И что же,— он оказался не лучше других: ледяной, сжигаемый страхами и бешенством, истерзанный тревогами, взбудораженный удивительными поворотами своей судьбы, построенной на плутнях и вымогательствах. Но насколько он был красочнее и занимательнее остальных! Его исключают из клуба, а он в этот самый час выступает в качестве секунданта в одном серьезном и деликатном деле чести; в одно и то же утро его награждают орденом Почетного легиона и вызывают в кабинет следователя по обвинению в мошенничестве! И всегда грудь колесом, кончики усов кверху, всегда он готов отстоять свою честь острием шпаги. Но за последние месяцы он терял хладнокровие, говорил слишком громко и слишком суетился, компрометировал себя из-за неумеренной мстительности,— ибо, заявлял он, его предали.

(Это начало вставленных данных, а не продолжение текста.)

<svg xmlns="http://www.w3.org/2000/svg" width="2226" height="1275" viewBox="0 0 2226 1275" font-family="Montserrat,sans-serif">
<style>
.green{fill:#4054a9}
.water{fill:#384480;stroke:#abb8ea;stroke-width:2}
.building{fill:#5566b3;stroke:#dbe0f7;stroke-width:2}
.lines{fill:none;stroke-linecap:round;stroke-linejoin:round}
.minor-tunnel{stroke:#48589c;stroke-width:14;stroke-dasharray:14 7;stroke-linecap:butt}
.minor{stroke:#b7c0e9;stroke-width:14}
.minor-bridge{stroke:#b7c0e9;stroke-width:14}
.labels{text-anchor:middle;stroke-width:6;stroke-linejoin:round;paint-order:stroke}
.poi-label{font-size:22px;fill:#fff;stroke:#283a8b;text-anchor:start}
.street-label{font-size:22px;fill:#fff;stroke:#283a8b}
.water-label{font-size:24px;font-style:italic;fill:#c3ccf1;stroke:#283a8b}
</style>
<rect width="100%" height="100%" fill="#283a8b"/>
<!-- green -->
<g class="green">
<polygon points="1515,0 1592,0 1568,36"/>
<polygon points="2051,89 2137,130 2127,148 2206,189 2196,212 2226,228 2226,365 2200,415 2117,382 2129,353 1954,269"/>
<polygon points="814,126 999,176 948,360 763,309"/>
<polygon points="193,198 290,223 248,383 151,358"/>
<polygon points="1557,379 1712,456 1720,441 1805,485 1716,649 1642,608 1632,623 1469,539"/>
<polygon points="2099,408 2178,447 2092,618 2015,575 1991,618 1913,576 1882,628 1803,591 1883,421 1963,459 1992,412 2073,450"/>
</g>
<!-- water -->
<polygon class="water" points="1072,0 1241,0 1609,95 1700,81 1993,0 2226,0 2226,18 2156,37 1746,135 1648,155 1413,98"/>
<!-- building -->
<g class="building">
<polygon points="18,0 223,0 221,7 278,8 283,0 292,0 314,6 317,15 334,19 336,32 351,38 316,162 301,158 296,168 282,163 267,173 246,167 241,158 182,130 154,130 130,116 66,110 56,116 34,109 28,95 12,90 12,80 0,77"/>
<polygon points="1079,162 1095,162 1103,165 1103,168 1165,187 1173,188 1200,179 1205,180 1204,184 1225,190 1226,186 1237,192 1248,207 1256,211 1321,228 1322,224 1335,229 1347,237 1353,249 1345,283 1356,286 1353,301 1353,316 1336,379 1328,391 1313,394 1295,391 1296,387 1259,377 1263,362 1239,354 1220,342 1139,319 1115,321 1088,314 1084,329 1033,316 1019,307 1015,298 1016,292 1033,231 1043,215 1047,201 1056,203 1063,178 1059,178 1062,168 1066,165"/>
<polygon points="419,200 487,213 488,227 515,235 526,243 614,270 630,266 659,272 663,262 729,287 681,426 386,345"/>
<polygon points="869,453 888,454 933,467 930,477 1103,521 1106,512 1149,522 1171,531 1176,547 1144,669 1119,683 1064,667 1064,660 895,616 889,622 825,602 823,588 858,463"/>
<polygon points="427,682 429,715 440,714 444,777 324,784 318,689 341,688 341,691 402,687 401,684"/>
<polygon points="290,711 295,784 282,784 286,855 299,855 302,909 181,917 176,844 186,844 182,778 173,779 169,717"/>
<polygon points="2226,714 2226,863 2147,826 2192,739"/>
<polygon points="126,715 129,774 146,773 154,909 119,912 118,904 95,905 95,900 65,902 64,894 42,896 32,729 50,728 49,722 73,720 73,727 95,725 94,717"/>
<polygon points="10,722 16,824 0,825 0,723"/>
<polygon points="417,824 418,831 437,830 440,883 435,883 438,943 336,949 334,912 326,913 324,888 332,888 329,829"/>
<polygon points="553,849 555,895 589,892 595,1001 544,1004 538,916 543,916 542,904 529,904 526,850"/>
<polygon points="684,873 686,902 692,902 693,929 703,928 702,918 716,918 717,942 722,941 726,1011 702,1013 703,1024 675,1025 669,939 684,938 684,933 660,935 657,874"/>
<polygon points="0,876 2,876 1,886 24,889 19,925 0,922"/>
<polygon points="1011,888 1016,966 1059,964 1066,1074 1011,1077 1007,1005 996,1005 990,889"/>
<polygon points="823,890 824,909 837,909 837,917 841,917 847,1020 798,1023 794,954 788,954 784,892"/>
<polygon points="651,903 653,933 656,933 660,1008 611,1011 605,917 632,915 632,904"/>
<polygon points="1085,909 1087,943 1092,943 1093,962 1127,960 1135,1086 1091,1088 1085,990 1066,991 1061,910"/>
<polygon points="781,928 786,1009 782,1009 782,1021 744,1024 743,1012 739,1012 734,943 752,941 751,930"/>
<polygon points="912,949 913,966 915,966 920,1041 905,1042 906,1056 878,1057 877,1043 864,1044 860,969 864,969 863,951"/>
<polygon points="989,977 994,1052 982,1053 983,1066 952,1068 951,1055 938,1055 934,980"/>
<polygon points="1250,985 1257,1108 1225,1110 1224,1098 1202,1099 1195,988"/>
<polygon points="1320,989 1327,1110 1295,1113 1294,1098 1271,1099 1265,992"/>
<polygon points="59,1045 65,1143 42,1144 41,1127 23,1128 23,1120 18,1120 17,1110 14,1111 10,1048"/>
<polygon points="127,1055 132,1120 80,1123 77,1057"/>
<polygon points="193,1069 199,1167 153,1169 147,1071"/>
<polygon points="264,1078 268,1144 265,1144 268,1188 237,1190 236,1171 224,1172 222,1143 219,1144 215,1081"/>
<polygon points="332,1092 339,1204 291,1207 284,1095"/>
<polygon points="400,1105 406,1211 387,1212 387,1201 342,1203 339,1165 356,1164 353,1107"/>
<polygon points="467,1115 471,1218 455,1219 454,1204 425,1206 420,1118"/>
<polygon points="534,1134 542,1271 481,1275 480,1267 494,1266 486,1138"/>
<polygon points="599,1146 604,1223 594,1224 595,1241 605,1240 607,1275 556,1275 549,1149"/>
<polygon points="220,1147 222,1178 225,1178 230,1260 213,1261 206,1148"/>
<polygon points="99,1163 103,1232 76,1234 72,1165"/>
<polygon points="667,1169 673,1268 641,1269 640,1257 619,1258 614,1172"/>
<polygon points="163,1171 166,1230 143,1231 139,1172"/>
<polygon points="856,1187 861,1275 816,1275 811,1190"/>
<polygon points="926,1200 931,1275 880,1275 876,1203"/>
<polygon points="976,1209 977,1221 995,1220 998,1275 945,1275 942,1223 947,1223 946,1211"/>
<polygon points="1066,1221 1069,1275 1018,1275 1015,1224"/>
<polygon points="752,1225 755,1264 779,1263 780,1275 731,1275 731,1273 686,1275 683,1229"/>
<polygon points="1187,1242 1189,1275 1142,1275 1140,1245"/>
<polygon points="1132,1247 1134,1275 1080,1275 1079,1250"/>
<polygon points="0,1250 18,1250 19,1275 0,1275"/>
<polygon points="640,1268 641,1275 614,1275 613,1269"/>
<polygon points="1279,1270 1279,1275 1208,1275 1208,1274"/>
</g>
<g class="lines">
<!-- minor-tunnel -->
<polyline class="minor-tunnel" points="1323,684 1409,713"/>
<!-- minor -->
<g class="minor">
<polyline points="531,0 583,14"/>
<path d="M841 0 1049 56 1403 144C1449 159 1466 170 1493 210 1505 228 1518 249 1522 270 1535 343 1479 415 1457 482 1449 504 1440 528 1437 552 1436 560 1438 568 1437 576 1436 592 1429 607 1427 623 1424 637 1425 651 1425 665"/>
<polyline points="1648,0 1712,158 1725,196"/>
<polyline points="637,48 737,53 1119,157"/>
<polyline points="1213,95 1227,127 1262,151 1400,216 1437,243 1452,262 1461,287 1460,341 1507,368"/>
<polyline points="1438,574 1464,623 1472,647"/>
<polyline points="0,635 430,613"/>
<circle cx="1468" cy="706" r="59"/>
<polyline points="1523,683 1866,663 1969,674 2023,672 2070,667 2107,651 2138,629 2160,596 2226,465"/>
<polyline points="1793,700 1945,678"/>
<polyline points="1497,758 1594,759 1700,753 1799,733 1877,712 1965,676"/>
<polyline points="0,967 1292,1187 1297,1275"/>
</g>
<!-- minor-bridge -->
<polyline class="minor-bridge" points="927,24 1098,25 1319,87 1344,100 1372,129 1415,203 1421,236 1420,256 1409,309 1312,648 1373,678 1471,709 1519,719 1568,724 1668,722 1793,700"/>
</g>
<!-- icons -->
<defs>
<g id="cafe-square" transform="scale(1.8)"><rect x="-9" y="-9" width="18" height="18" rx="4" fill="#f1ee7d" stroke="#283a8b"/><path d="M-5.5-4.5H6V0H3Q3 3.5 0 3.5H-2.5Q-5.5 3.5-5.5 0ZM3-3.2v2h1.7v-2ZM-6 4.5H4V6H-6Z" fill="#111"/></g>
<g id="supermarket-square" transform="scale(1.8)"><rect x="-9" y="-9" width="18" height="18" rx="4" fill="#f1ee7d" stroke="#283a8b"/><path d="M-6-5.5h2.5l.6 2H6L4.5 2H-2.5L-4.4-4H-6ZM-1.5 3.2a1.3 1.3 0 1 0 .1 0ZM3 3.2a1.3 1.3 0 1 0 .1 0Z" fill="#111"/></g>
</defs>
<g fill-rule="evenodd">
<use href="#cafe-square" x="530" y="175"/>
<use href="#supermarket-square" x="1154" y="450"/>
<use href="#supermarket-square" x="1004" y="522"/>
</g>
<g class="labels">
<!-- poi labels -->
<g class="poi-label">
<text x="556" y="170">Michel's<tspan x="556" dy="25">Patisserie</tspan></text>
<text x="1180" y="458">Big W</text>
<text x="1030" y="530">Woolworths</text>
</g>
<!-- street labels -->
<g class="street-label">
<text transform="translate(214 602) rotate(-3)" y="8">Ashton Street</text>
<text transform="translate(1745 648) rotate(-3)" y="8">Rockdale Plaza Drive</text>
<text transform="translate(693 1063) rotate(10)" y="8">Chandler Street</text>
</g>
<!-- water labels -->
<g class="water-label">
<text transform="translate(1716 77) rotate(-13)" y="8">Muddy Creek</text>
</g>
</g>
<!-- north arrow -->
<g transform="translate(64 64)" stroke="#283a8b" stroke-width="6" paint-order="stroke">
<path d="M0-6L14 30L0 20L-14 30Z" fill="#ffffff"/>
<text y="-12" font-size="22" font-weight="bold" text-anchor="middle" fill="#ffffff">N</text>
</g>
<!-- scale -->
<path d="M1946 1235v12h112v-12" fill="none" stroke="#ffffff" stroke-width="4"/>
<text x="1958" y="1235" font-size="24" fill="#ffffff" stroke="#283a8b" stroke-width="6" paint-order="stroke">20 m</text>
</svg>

Елизавета с тревогой следила за гневными вспышками Papá, усиливавшимися с каждым днем. Когда она приходила к нему по утрам, он был без пиджака и, уткнувшись головой по самую шею в старый офицерский сундучок, наполненный до отказа судебными актами, чертыхаясь, проклиная, рыча, весь багровый, кричал оттуда: «Негодяи, канальи, сволочь, мерзавцы!» — и грозился, что о нем еще услышат, и услышат нечто новенькое. Она урывала поцелуи среди проклятий. А он выпроваживал ее, неизменно повторяя, что пустит себе пулю в «чердак».
Нет, не такой представляла она себе любовь.
— Вы говорили, господин аббат, что блаженный Луп…
Но аббат Гитрель, склонив голову на плечо и скрестив руки на груди, дремал в своем кресле.
И г-жа де Бонмон, снисходительная и к себе и к другим, тоже задремала, думая о том, что Papá, быть может, скоро справится со своими затруднениями, что ей, быть может, придется пожертвовать для этого лишь небольшой суммой и что, как-никак, она любима самым красивым мужчиной на свете.
— Дорогая, дорогая! — вскричала г-жа Орта, всеевропейская дама, голосом зычным, как охотничий рог, и способным навести оторопь даже на самих турок.— Разве вы не ждете сегодня вечером господина Эрнеста?
Она произнесла это стоя, напоминая крупными чертами лица и всей своей особой воинственную валькирию, забытую лет двадцать тому назад среди реквизита Байрейтского театра {210}, грозную, препоясанную, облаченную стеклярусом и сталью, в окружении зарниц, молний и громов. По существу же она была очень доброй женщиной и многодетной матерью.
Внезапно разбуженная грохотом, исходившим из глотки милейшей г-жи Орта, словно из волшебного рога, баронесса ответила, что ее сын получил отпуск для поправки здоровья и уже сегодня должен быть в Монтиле. За ним на станцию выслали коляску.
Аббат Гитрель, потревоженный в своей дреме этой ночной фанфарой, поправил соскользнувшие очки и, облизнув языком губы для большей умилительности речи, пробормотал с небесной кротостью:
— Да, Луп… святой Луп…
— Я уже вижу вас в митре, с посохом в руках, с массивным перстнем на пальце,— сказала г-жа де Бонмон.
— Ничего еще неизвестно,— возразил аббат Гитрель.
— Что вы, что вы! Вас несомненно рукоположат.
И слегка наклонившись к аббату, г-жа де Бонмон тихо спросила:
— Скажите, господин аббат, у епископского перстня какая-нибудь особая форма?
— Установленной формы нет, сударыня,— ответил Гитрель.— Епископ носит перстень как символ своего духовного брака с церковью, а потому перстень должен в известном смысле выражать самим своим видом идею чистоты и строгой жизни.
— Вот как! — отозвалась г-жа де Бонмон.— А камень?
— В средние века, баронесса, щит у перстня бывал из золота, как и сам перстень, или же заменялся драгоценным камнем. Аметист, по-видимому, считается весьма подходящим для украшения пастырского перстня. Его поэтому и называют епископским камнем. Сверкает он умеренным блеском. Он входил в число двенадцати камней, вправленных в нагрудник еврейского первосвященника. В христианской символике он означает скромность и смирение. Нарбодий, реннский епископ одиннадцатого века, видит в нем эмблему сердец, распинающих себя на кресте Иисусовом.
— В самом деле? — спросила г-жа де Бонмон.
И решила поднести г-ну Гитрелю, когда его посвятят в епископы, пастырский перстень с большим аметистом.